As an outsider it is hard to see below the surface of German life, as it must be for a German when visiting Asheville. On the surface yesterday was a lively Saturday market day in Celle. We had breakfast at Vatter on the way to town. We stopped at the train station to get Susie’s train ticket to Hannover airport. The line at the ticket office, with advice so thorough and exact that it takes forever to get through the line, so Susie used the ticket machine and got not quite the right ticket. When we asked at the Winsen pharmacy about the Covid 19 negative test now required in addition to vaccinations to return to the United States we were referred to a lab where the test was 120 euros ($145) but with Elke’s help found a cheaper place for 90 euros. But found it hard to believe that every traveler was required to pay that much and when we looked on line, found that there twenty kinds of Covid 19 tests with the PCR Covid 19 test being the most accurate, by far the most expensive, but with the other 19 being acceptable. So I remembered a free testing site in Celle, everyone welcome, results in 10 minutes after a swab barely pushed into our noses where we went and got an official looking negative report, which it turns out worked quite well. German perfectionism wasn’t necessary this time.

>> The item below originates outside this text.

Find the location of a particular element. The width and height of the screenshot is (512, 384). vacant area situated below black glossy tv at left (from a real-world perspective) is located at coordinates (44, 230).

Then I wandered around Celle all day. The Saturday morning vegetable market was in full swing, the streets were full of shoppers, and the very elaborate Christmas decorations were being erected. There was a giant 30 foot replica of a common German table top pyramid of wooden painted figures circling because the heat of candles made the slanted blades at the top rotate the whole display.

There was a giant log house and then a beautiful painted house where it appeared Christmas were going to be sold. In a week the streets of Celle and the square in front of Kaffee Kiess will be a giant Christmas market.

But under the surface of the fun of Christmas there was another side of Germany. In from of the Kammer Lichtspiele, in another square there was a small crowd and loudspeaker which alternated music and denunciations of Germany’s Covid 19 rules.

All around the square were posted signs castigating the government as being tyrannical, claiming that the true facts about Covid 19 were being suppressed and that there was a conspiracy to sicken and kill Germans through a diabolical vaccination program. These were anti government conspiracy true believers, who believed in freedom and individual liberty. Everyone who didn’t believe as they did were caught in a conspiracy through blindly believing false information. The were accusing liberals of all of the blindness and stupidity that the liberals are accusing them of.

And then in the storefronts in another part of Celle was a Poster exhibit in window after window, posters that mocked racism, anti immigrant hatred, fear of Jews, blind believe in conspiracies.

The anti vaxxers were a small group with almost no one paying attention to them, the liberal posters also had almost no one paying attention to them. Most people were beginning to celebrate Christmas, but under the surface there was occasional bitterness and hate and fear and tension and an attempt to face this fear and bitterness with laughter.

As I walked around I noticed that the side door to the large church in the center of town was open.

I went in and put the suggested 1 euro into the collection box.

The church is very ornate and beautiful and old, heavy with tradition.

There were a few people in the church, reverently lighting candles or taking photographs. A woman in the front row was sobbing uncontrollably.
Somehow this place of love and quiet meditation and acceptance of pain and grief countered the anger and counter anger outside of the anti vaxxer demonstration or the anti anger poster exhibit. But there were very few people in the church as well. My overall sense was that while most people in Celle were celebrating Christmas but that below the surface there was anger, anger mocked and quiet meditation and reverence and, of course, many more intense emotional responses that I couldn’t know about.